Don't worry over largest ever muni bond default
Alabama's most populous county declared bankruptcy in hopes of addressing a massive revenue shortfall and its whopping $4.15 billion in debt. Jefferson County's Chapter 9 filing is the largest municipal bankruptcy in U.S. history.
This formal declaration doesn't necessarily mean investors will lose their money. Consider the 1994 case of Orange County, Calif., which was the largest municipal bankruptcy on record prior to Jefferson County, with debts totaling $1.7 billion. In the end, all debts were fully repaid.
Jefferson County's declaration provides us with a good opportunity to review the overall state of the municipal bond market. Last December, Meredith Whitney caused quite a stir when she predicted on CBS' "60 Minutes" "between 50 and 100 'significant' municipal bond defaults in 2011, totaling 'hundreds of billions' of dollars." Her forecast helped trigger investors to withdraw money from municipal bond funds for 24 consecutive weeks. Unfortunately for Whitney and those investors who gave credence to her forecasts, it would be hard for her to have been more off the mark.
Meredith Whitney on 60 Minutes
The massive scale of problems that Whitney anticipated hasn't appeared because governments have taken actions to address the problem -- cutting spending and raising revenues. Unlike the federal government, states are required to balance their budgets.
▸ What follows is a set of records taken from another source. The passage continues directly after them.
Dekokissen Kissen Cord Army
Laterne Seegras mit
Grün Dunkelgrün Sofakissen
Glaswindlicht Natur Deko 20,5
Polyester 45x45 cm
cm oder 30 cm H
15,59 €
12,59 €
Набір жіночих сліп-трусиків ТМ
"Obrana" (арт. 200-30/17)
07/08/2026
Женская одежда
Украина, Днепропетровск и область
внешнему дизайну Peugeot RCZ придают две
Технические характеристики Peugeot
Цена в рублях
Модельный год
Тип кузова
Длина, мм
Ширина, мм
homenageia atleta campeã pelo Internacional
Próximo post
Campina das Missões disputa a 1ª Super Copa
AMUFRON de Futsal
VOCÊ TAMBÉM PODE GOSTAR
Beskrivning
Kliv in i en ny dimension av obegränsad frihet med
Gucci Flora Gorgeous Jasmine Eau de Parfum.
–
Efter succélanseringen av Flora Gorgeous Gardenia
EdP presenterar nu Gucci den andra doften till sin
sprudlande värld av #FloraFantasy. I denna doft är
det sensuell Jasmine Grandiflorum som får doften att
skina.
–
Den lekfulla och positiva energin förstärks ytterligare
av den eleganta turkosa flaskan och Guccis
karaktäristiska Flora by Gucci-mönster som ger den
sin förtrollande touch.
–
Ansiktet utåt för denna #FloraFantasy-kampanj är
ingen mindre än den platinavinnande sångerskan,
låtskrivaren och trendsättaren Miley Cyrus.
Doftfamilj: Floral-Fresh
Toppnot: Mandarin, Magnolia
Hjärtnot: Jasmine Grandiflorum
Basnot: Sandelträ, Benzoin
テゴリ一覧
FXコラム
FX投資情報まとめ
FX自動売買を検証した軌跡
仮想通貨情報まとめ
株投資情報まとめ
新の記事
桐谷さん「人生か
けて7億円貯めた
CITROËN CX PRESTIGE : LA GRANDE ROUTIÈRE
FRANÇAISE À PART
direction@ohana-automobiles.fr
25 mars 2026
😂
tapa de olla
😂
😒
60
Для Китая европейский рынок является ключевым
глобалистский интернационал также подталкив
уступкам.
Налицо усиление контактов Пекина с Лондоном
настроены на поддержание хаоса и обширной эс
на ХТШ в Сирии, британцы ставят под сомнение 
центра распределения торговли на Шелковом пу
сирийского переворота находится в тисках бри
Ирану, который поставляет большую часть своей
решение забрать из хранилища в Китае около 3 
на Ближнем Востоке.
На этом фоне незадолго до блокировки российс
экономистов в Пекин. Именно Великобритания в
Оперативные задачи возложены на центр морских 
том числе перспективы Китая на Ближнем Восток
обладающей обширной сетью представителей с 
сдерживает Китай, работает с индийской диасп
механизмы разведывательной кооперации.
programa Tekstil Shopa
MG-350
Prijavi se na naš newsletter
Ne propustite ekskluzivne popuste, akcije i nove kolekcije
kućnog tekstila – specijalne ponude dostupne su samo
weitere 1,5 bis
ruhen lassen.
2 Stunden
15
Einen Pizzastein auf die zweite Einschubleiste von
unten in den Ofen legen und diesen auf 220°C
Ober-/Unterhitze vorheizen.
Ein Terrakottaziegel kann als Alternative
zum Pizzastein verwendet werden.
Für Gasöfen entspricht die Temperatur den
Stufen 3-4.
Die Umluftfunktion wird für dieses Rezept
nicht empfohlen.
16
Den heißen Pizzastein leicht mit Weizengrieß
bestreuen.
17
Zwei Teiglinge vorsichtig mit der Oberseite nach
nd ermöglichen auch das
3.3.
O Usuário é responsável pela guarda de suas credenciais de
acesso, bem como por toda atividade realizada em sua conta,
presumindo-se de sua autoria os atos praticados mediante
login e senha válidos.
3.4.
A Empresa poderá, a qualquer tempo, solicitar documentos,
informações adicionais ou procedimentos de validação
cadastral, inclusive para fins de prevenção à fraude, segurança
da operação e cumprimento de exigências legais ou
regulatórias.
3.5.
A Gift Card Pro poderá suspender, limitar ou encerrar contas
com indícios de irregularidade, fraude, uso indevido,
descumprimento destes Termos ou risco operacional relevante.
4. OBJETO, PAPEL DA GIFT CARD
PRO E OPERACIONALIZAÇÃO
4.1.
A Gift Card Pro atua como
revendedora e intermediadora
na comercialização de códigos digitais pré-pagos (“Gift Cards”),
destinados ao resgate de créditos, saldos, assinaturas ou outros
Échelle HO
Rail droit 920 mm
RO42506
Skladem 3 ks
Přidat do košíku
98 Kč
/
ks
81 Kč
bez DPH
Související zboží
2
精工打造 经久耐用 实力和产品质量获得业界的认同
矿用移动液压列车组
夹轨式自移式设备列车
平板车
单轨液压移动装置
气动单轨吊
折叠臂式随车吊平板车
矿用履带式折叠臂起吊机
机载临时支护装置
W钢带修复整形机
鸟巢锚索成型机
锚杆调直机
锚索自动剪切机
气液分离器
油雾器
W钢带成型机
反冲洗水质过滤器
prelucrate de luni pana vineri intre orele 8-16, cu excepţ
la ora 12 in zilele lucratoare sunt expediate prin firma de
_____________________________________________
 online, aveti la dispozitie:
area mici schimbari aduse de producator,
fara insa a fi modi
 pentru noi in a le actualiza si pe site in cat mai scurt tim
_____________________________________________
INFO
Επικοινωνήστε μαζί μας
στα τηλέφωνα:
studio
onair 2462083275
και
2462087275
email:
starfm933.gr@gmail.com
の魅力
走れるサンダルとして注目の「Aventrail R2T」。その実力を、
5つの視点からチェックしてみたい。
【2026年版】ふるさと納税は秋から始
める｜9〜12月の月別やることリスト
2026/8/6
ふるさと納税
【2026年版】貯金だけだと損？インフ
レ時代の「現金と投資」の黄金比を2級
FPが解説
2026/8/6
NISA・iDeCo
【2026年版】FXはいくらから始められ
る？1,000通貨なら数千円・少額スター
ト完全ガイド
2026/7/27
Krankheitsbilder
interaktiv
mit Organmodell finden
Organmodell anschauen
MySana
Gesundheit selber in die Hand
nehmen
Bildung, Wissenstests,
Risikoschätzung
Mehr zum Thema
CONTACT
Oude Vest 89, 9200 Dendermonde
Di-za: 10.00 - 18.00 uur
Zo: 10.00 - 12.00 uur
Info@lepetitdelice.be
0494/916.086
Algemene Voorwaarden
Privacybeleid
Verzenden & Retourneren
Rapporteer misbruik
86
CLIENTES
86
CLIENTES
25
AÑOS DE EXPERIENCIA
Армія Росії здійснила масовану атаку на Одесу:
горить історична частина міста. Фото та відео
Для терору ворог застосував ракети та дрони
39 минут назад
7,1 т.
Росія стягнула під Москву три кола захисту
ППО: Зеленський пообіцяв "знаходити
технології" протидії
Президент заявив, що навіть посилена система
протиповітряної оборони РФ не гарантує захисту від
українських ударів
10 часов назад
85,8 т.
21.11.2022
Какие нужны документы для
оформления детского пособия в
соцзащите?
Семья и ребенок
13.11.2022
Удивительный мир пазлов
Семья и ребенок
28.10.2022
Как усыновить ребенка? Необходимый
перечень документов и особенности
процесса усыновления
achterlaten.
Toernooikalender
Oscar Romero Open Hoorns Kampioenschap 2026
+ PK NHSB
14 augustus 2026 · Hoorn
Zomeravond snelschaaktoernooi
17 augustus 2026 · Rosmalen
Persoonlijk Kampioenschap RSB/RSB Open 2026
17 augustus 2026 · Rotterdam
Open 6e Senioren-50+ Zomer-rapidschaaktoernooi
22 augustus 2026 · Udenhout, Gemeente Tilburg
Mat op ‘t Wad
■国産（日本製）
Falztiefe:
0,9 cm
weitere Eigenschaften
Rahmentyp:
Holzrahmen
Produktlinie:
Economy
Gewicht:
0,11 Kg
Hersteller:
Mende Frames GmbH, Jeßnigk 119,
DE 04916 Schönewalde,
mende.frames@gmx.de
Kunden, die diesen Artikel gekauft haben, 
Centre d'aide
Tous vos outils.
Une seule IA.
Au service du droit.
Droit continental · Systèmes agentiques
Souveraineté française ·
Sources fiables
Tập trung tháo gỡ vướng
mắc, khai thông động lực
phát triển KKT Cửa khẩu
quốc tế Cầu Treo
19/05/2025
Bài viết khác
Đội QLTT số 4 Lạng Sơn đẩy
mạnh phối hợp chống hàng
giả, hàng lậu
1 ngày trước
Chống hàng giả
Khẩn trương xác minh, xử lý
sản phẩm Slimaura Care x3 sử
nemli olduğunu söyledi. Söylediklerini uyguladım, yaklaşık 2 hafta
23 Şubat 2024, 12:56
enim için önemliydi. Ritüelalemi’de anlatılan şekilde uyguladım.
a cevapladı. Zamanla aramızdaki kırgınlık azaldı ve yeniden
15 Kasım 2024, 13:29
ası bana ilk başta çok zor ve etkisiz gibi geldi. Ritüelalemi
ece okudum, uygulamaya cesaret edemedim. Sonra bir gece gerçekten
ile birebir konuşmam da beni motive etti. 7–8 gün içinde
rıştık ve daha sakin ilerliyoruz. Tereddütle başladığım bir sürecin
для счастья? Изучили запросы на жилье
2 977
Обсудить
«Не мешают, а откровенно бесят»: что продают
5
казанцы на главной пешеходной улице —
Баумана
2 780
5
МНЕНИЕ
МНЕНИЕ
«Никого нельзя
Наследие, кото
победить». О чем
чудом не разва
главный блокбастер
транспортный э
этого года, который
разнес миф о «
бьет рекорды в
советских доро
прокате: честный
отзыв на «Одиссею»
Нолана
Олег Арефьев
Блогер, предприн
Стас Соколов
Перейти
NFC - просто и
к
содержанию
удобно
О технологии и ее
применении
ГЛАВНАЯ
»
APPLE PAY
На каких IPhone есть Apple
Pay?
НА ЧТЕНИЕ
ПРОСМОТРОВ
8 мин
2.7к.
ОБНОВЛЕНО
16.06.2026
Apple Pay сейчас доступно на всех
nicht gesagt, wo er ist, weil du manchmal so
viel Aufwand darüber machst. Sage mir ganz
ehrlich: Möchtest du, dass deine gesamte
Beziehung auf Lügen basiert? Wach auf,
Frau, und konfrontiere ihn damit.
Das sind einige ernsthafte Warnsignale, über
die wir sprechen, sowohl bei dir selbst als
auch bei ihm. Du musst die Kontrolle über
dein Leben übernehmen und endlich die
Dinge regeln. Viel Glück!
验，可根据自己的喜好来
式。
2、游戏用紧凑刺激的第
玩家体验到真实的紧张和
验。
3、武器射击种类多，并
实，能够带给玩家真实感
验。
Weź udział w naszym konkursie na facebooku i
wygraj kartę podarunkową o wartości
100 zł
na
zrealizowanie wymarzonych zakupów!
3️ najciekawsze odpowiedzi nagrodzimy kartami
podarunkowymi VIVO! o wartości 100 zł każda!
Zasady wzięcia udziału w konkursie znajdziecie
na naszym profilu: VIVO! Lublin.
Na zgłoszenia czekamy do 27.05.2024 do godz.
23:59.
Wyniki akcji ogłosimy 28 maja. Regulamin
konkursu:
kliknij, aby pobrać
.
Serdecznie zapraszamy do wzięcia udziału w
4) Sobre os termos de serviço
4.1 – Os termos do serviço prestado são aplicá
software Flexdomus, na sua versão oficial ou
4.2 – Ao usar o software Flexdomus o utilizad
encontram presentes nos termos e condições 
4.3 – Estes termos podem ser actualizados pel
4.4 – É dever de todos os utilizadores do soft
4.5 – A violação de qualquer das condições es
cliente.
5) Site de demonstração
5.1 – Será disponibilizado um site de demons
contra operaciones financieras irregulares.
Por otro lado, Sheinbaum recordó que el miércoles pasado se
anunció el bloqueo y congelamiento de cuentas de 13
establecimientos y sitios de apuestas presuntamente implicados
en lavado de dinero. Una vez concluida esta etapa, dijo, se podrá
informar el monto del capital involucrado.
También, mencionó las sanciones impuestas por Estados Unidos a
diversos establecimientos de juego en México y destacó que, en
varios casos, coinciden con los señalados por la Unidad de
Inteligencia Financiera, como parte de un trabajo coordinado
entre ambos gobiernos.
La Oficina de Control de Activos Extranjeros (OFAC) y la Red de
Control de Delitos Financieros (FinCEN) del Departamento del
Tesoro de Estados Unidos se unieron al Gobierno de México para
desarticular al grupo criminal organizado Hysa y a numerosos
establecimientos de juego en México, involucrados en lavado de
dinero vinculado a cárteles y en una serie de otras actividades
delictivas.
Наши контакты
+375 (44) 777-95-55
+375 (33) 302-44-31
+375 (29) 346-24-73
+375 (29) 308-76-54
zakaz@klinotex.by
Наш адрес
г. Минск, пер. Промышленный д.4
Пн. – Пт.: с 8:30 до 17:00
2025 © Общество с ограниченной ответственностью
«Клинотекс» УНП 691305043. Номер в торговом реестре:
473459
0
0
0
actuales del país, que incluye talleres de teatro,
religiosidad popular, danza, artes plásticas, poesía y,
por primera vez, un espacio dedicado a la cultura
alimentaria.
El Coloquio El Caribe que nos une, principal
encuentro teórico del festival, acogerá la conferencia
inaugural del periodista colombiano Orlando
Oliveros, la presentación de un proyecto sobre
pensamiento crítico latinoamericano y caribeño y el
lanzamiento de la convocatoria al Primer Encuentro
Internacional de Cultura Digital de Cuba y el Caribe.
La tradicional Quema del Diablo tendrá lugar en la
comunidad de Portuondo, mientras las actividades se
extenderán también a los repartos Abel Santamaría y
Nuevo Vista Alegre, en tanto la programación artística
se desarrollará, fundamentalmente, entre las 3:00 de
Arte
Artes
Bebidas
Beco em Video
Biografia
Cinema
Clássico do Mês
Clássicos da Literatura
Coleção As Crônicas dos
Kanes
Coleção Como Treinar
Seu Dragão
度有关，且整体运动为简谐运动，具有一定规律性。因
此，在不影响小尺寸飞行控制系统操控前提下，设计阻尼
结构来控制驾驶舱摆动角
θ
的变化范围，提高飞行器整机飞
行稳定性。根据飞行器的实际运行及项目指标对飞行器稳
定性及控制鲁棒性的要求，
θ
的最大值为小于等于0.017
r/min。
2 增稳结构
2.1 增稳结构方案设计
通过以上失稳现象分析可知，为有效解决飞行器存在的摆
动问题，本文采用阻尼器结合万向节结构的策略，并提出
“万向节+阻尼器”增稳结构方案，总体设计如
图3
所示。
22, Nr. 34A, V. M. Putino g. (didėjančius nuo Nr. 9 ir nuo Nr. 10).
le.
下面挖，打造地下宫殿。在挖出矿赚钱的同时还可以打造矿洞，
As a result, budget gaps are being closed by layoffs of public employees, greatly reduced services, renegotiation of contracts with union members on wages and especially benefits, and increased taxes and fees. These actions have gotten results. For example:
-- Preliminary data from the Rockefeller Institute reported that state revenues from July and August were 6.8 percent higher than the same period in 2010.
--Standard and Poor's said municipal bond defaults were down 69.0 percent from January through October, versus the same period in 2010.
--Prior to Jefferson county's declaration, outstanding defaulted issues totaled just $6.6 billion.
It's also important to point out that of the now 200 outstanding defaulted issues, 8.0 percent were issued for multifamily residential projects, 10.5 percent for health care, and 43.7 percent for land-backed deals. These are sectors of the municipal bond market I recommend you don't even consider (regardless of the credit rating) because of their relatively poor historical default records.
While the year isn't quite over, the roughly $11 billion in defaults is a long way from hundreds of billions. Keep these results in mind the next time you're tempted to react to some dire forecast. And remember that the academic research on the ability to forecast the future demonstrates that it's not possible. The only good predictor is fame -- the more famous the forecaster, the more likely he or she is to be wrong.